レスラー列伝 伊調馨(2)

「無敵の女王の強さ光る! アクシデント乗り越え、日本女子初のオリンピック3連覇達成」

文=中村亜希子(東京スポーツ)

 前人未到のオリンピック3連覇を達成した伊調馨。ロンドン入りしてから左足首のじん帯を切るアクシデントに見舞われた。それでもV3への自信はゆらぐことがなかった。


(本文より)

 それまで、何となくかけていた技が、理由があるから決まることを知った。脚を取る手が数センチ単位で変化した。きつい朝練習も休むことなく参加。もちろん女子の合宿にも参加し練習を積んだ。八戸に帰省するたびにマットで練習する姉・千春さんは「馨はめちゃ強くなっている。技の理論も教えてもらって、私も勉強になるほど」と、妹の変化に驚いた。

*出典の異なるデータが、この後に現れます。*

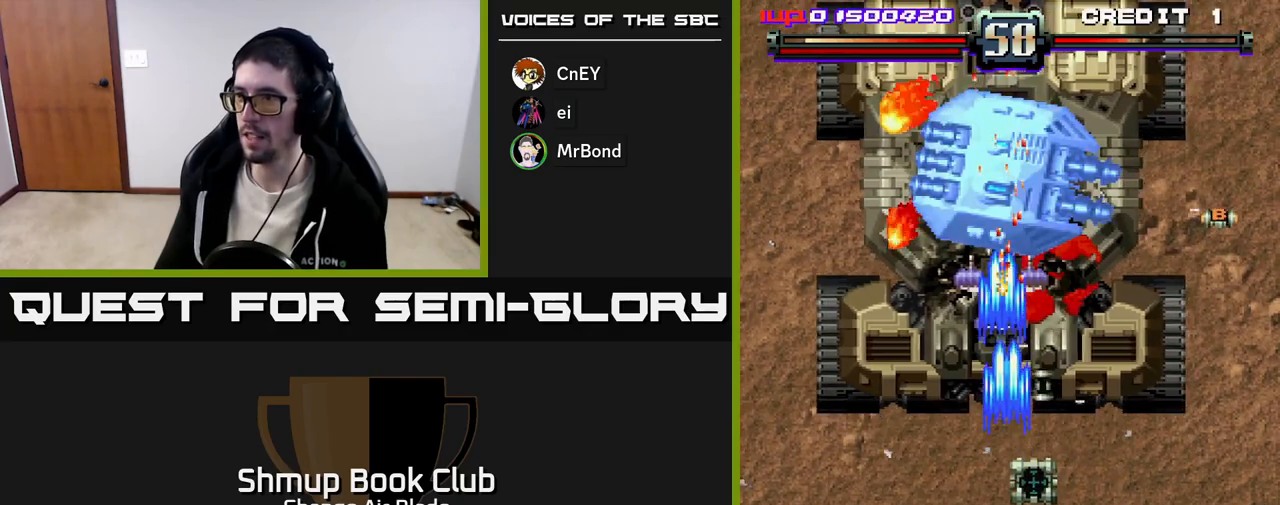
{"buttons": ["A", "X"], "left_stick": "center", "right_stick": "center", "events": [[50, "DPAD_RIGHT", "up"], [100, "DPAD_LEFT", "down"], [133, "DPAD_DOWN", "down"], [233, "DPAD_LEFT", "up"], [317, "DPAD_RIGHT", "down"], [383, "DPAD_RIGHT", "up"], [417, "DPAD_DOWN", "up"], [433, "X", "down"]]}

 体調さえ良ければ3連覇間違いなし。誰もが確信して迎えた五輪直前、試練が女王を襲った。8月3日にロンドン入りし、翌日のマルチサポートハウスで練習中に「ブチッ」という嫌な音が鳴り響いた。左足首のじん帯の3本のうち1本半が切れたのだ。激痛が走り、歩くこともままならない。関係者に背負われて選手村に戻った。

 試合本番まで4日しかない。息上げもスパーリングもできない。自暴自棄になってもおかしくない状況だ。しかし「本人がまるでどこ吹く風で、一番どっしりしていた」(チーム関係者)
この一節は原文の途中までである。